## JOB ITEM
Repeat the lines from the one containing "f_number: 5.3" through the last line of the data, exactly, pictures omitted.

## RECORDS SHOWN
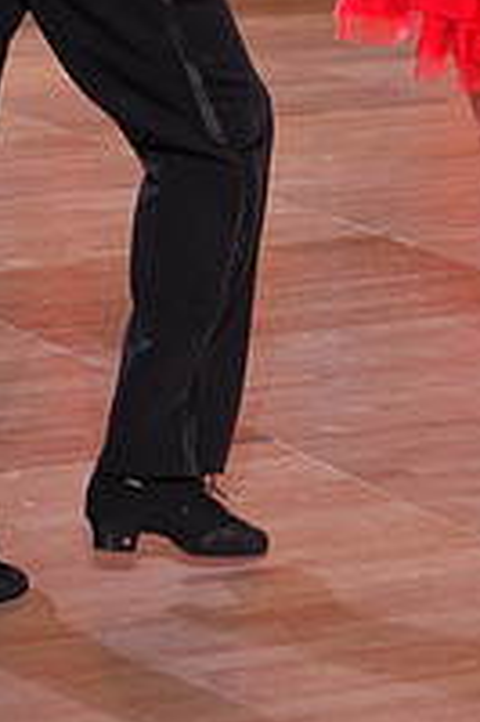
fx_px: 4067
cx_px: 280
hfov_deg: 6.8
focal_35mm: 203
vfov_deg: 9.9
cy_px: -242
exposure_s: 1/100
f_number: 5.6
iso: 1250
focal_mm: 70
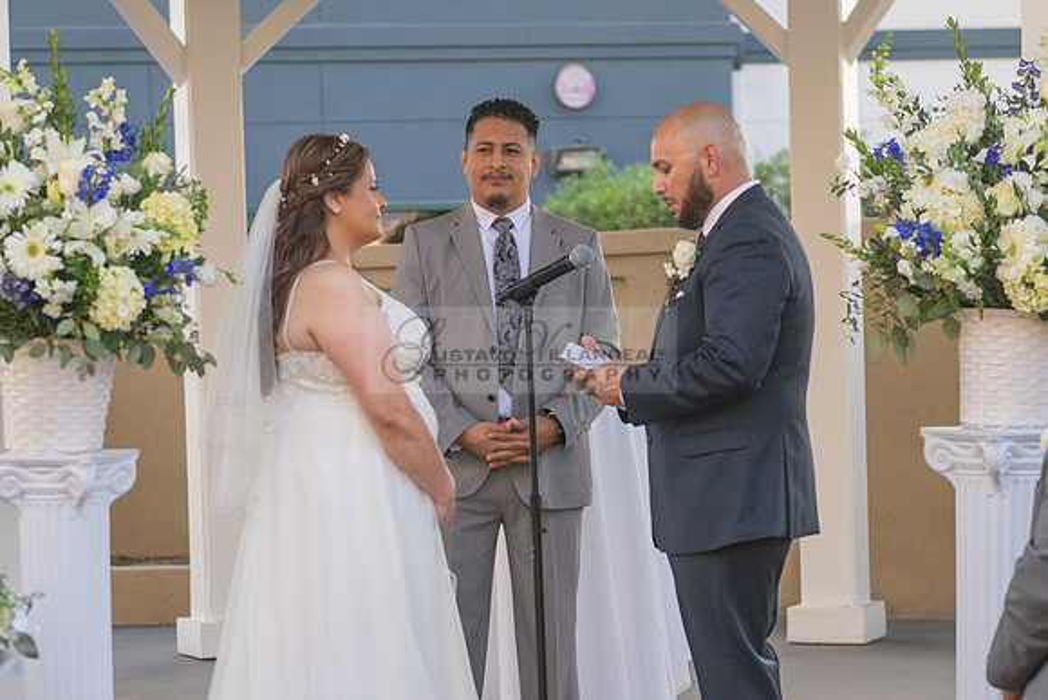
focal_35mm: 112
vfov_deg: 12.3
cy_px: 471
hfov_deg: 18.3
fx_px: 3247
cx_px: 427
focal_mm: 70
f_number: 2.8
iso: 400
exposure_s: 1/1000
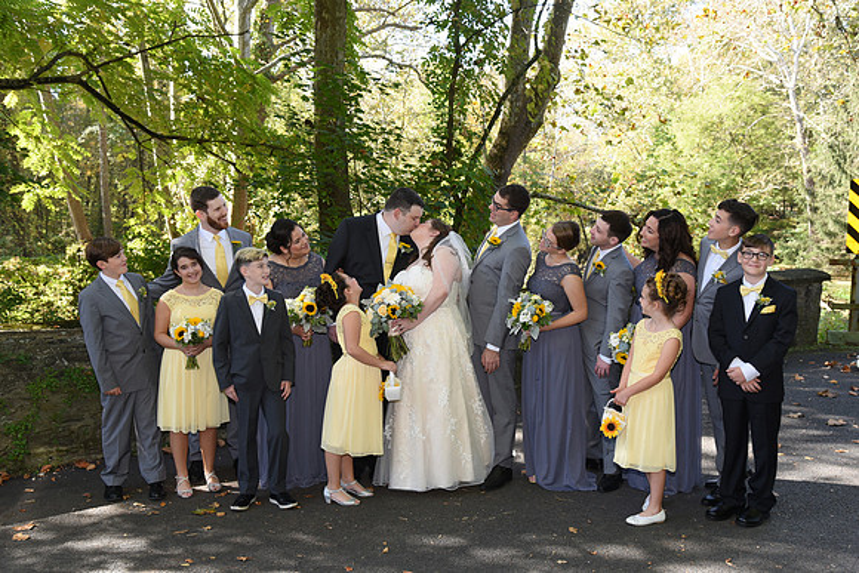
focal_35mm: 35
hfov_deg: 54.4
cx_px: 430
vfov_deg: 37.9
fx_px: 835
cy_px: 286
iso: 640
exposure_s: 1/200
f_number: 5.6
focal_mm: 35
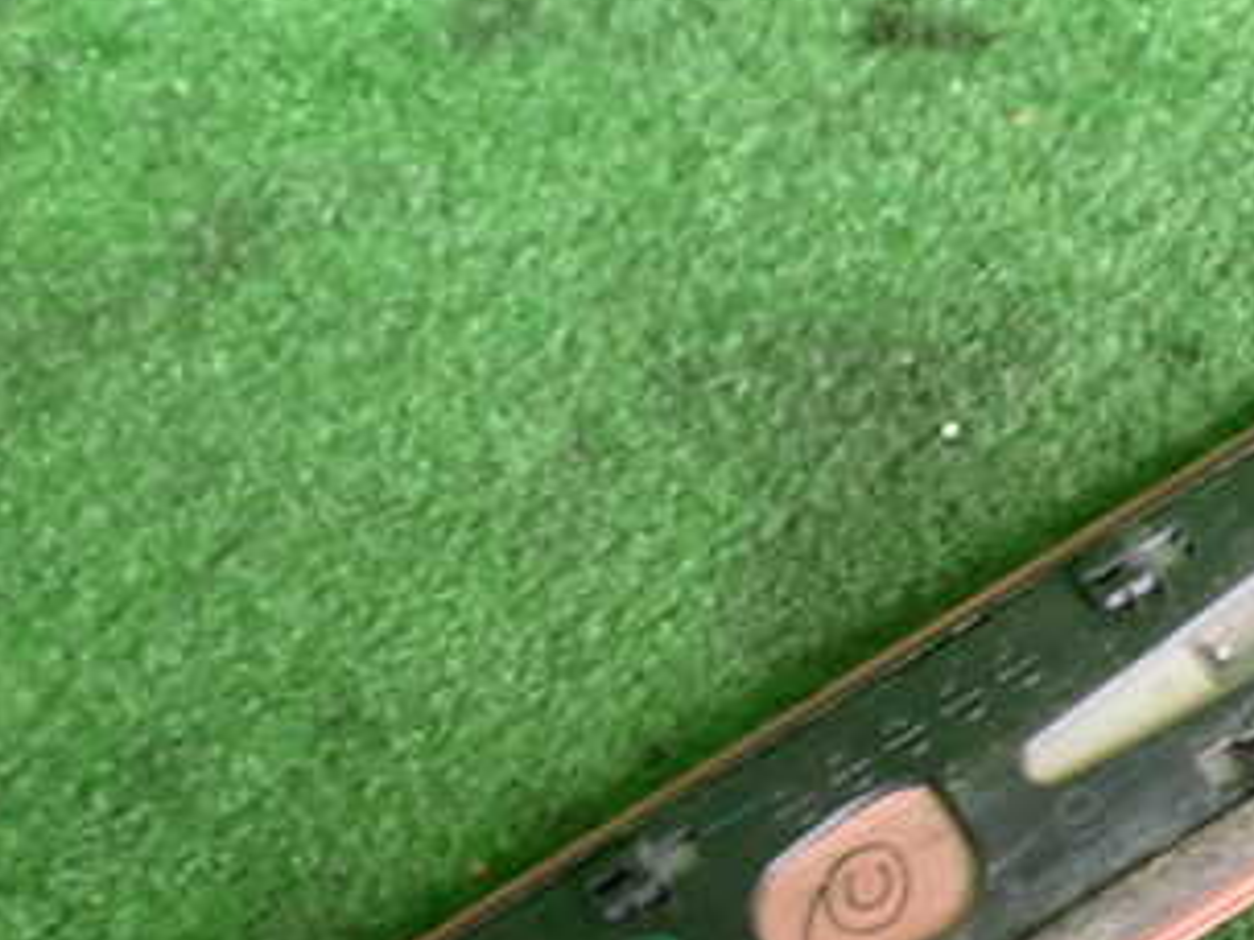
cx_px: 990
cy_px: 730
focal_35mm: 81
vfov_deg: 18.1
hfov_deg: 23.8
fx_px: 2934
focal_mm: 7.31
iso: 250
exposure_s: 1/40
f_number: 2.8
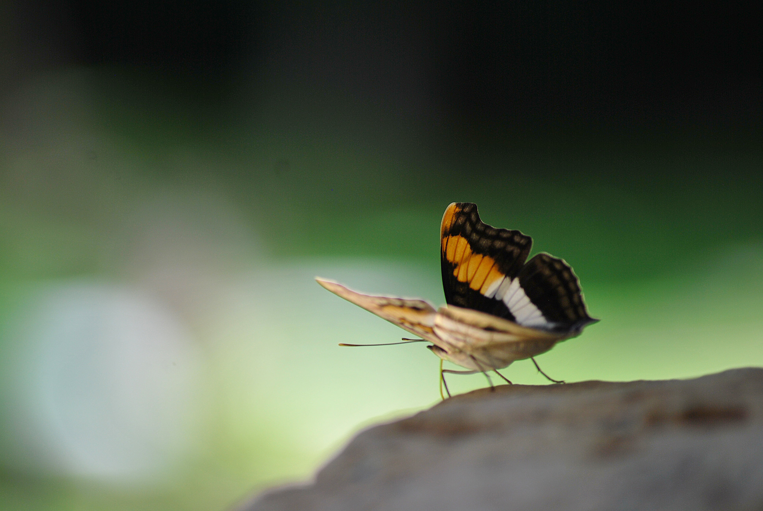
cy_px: 256
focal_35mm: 270
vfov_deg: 5.1
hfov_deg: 7.6
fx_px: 5729
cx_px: 382
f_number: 5.3
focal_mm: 180
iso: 100
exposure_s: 1/400
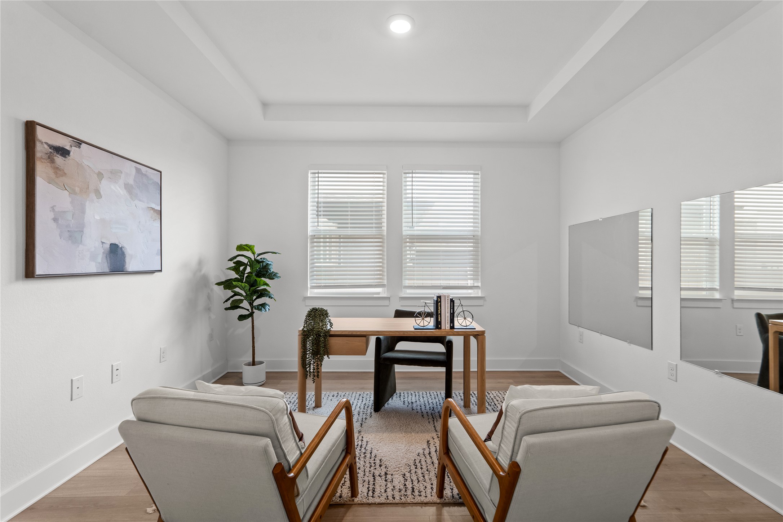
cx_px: 392
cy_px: 261
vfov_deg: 73.7
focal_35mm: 16
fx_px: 348
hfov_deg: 96.7
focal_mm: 16
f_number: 8
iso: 200
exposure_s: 1/4
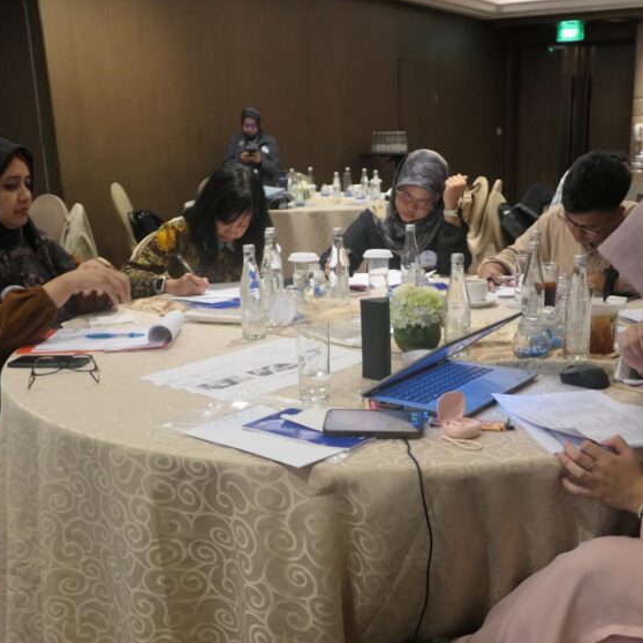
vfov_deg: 42.7
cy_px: 381
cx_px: 408
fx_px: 820
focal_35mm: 39
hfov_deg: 42.5
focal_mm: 9.2
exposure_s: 1/80
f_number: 1.6
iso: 500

## TASK OUTPUT
f_number: 5.3
focal_mm: 180
iso: 100
exposure_s: 1/400
cx_px: 392
cy_px: 261
vfov_deg: 73.7
focal_35mm: 16
fx_px: 348
hfov_deg: 96.7
focal_mm: 16
f_number: 8
iso: 200
exposure_s: 1/4
vfov_deg: 42.7
cy_px: 381
cx_px: 408
fx_px: 820
focal_35mm: 39
hfov_deg: 42.5
focal_mm: 9.2
exposure_s: 1/80
f_number: 1.6
iso: 500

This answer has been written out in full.